In this challenging and difficult situation the humans living in the midst of the Water Gardens Camp have often felt that concern for the endangered Grey-headed Flying-fox seems to be greater than the concern expressed for them and their situation.

Ms Medway says she feels for residents around the Water Gardens and is confident that with time the flying-foxes will move away and locals will have relief.

“In Sydney at the moment camps are empty and it’s not about dispersals, it’s because food is not available,” she says.

Click play to learn more – 

Until the flying-foxes move on Ms Medway encourages residents to make the most of the relief options Council has available, including clothes line and car covers and access to high pressure water cleaners.

Why the Water Gardens?…

Flowering spotted gums and fruiting rain forest species along the South Coast are thought to be the main drivers behind the Water Gardens Camp.

The water in the gardens itself is another plus for flying-foxes who struggle on days of high temperatures. The cooler environment is key for the species survival, with the potential for mass deaths on days where the temperature hits the high thirties.

Speaking on ABC South East this week the author of the Australian Government’s 2009 National Recovery Plan for the Grey- headed Flying-fox, suggested that the problem in Batemans Bay and in a number of communities around Australia is one that has come home to roost.
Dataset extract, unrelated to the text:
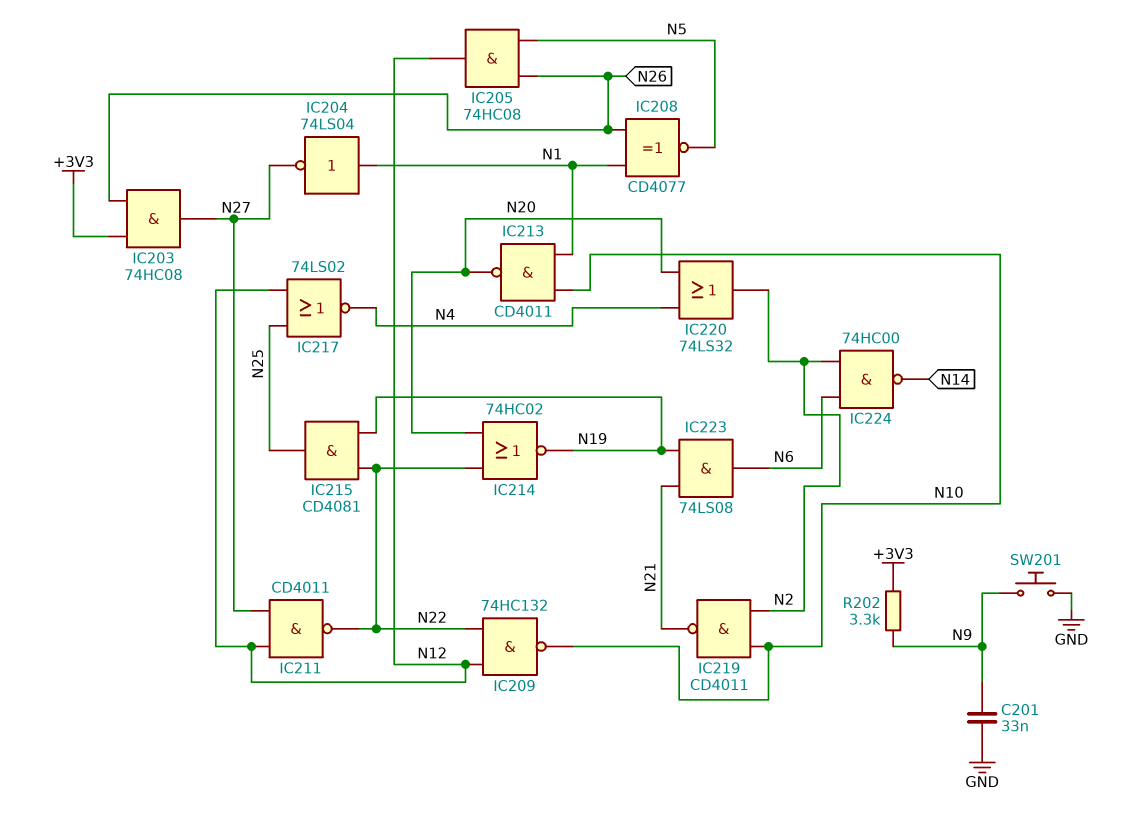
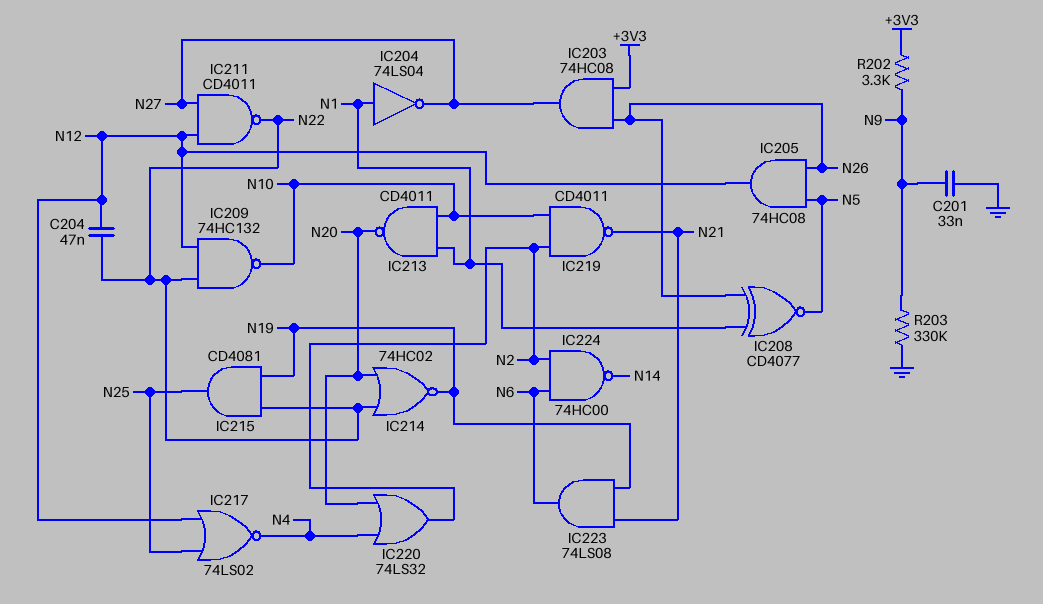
C204: none -> 47nF (N12, N22)
R203: none -> 330k (GND, N9)
SW201: button (GND, N9) -> none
Ecologist Dr Peggy Eby pointed to the wide spread clearing of flying-fox habitat as being central to this problem, with the animals forced into marginal areas like the Water Gardens to survive.

In terms of a resolution Dr Eby believes dispersal is a high risk strategy.

“The reality is it’s much easier to adapt the behaviour of humans than the behaviour of wildlife,” she told the ABC.

The next step…

Eurobodalla Shire Council has called a community meeting on the issue and is inviting mayors from other affected communities  around the country. That meeting will happen on May 16 between 5pm and 7pm at the Batemans Bay Soldiers Club.

An opportunity perhaps for the Batemans Bay community and Eurobodalla Shire Council to drive solutions and ideas that move this forward for people and flying-foxes.